Interpreting the CI#

A 95% confidence interval can be read as:

If we repeated the entire data-collection process many times and built the interval each time, about 95% of those intervals would contain the true effect.

For the common “test via CI inversion” rule:

  • For a two-sided test at \(\alpha=0.05\), you reject \(H_0\) if 0 is not inside the 95% CI.

Compared to a p-value, the CI forces you to look at magnitude and uncertainty, not just a threshold.

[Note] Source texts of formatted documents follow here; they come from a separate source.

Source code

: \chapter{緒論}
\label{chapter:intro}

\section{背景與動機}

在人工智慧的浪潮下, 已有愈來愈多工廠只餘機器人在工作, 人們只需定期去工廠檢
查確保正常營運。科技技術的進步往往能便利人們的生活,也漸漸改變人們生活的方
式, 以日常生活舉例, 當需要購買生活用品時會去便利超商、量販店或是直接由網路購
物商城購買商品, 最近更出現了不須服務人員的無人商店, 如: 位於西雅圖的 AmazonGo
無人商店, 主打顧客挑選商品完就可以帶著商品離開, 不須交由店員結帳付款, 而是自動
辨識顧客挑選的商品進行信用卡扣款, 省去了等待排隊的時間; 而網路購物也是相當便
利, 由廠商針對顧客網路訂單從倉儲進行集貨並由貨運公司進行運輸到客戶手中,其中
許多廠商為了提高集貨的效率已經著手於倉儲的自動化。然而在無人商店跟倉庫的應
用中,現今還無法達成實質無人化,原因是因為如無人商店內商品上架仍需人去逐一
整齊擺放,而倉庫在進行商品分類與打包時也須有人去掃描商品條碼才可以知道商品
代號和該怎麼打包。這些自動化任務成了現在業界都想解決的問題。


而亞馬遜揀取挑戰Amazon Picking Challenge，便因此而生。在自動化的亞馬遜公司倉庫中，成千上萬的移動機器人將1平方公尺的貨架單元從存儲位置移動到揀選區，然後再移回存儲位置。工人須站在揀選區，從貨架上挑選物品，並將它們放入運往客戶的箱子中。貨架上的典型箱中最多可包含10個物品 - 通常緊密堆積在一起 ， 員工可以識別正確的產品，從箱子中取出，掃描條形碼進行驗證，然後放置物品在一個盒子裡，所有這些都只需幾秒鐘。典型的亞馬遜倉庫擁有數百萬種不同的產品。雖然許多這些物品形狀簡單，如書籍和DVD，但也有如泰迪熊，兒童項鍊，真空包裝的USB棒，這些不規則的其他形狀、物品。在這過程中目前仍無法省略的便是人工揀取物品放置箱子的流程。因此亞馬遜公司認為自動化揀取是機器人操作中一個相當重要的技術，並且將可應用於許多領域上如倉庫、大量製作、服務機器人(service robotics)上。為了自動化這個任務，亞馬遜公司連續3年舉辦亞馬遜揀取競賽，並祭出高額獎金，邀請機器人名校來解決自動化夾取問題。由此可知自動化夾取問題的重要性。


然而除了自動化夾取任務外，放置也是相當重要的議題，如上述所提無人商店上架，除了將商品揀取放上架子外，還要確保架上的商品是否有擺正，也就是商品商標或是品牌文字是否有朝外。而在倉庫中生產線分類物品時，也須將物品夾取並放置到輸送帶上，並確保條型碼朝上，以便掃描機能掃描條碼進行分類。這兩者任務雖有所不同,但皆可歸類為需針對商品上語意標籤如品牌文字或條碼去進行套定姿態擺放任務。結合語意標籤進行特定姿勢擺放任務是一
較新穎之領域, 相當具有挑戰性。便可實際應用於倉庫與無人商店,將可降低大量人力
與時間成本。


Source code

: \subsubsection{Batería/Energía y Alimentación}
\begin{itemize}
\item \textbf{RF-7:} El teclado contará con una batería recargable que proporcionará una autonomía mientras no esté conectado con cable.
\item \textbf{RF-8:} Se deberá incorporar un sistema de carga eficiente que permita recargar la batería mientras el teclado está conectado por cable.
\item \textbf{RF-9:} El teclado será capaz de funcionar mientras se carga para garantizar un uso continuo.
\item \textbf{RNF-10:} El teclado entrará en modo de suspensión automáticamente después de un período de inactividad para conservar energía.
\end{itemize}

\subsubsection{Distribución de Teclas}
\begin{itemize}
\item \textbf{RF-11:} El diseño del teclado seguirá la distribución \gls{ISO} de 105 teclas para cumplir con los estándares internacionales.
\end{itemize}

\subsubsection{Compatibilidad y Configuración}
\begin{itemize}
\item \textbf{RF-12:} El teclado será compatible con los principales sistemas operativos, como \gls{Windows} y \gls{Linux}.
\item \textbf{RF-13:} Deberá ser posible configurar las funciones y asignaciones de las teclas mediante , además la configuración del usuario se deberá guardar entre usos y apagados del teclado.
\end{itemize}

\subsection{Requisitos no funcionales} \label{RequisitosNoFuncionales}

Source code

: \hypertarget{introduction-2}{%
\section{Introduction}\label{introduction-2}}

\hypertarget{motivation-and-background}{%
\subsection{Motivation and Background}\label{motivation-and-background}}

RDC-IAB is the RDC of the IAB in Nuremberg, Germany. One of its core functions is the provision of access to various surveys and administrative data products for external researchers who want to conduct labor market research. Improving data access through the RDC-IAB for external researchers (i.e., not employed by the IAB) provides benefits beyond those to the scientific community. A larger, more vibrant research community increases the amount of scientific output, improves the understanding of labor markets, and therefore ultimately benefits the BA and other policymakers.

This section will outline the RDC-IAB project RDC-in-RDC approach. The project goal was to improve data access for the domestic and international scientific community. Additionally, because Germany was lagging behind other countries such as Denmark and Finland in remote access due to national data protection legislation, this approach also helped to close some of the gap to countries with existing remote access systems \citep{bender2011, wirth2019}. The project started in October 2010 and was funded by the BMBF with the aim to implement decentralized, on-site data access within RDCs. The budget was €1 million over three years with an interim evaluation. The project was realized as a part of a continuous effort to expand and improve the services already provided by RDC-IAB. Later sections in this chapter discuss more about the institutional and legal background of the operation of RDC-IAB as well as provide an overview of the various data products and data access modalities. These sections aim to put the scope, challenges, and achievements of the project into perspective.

5) When (and how) to use bootstrap tests in practice#

Bootstrap tests are most useful when you:

  • care about a statistic without a clean analytic null distribution

  • want fewer distributional assumptions than classic parametric tests

  • are willing to pay compute to get a flexible, data-driven approximation

But you must match the resampling scheme to the data structure:

  • One-sample location test (\(H_0: \mu = \mu_0\)): shift the sample so its mean equals \(\mu_0\), then bootstrap.

  • Two-sample independent groups: resample within each group (as done here).

  • Paired / matched data: resample the pairs (or resample the paired differences).

  • Regression: consider a residual bootstrap or pairs bootstrap.

  • Time series / dependence: use block bootstrap variants (simple i.i.d. resampling breaks dependence).

Also note:

  • For “are two groups different?” with exchangeable observations, a permutation test is often preferred for hypothesis testing (exact under \(H_0\)), while the bootstrap shines for confidence intervals.

6) Pitfalls#

  • Garbage in, garbage out: bootstrap assumes your sample represents the population well.

  • Dependence matters: naive bootstrap on correlated data can be very misleading.

  • Small samples: bootstrap approximations can be noisy or biased.

  • Null-world choice matters: different ways of enforcing \(H_0\) can lead to different results.

  • Report more than p-values: always include effect size + uncertainty.

Exercises#

  1. Change the statistic from mean to median and repeat the workflow.

  2. Increase/decrease the sample size and see how the p-value and CI change.

  3. Implement a paired bootstrap test by simulating paired differences.

  4. Compare a bootstrap p-value to a permutation-test p-value for the same data.

References#

  • Efron, B. (1979). Bootstrap methods: Another look at the jackknife.

  • Davison, A. C., & Hinkley, D. V. (1997). Bootstrap Methods and Their Application.

  • Good, P. (2005). Permutation, Parametric and Bootstrap Tests of Hypotheses.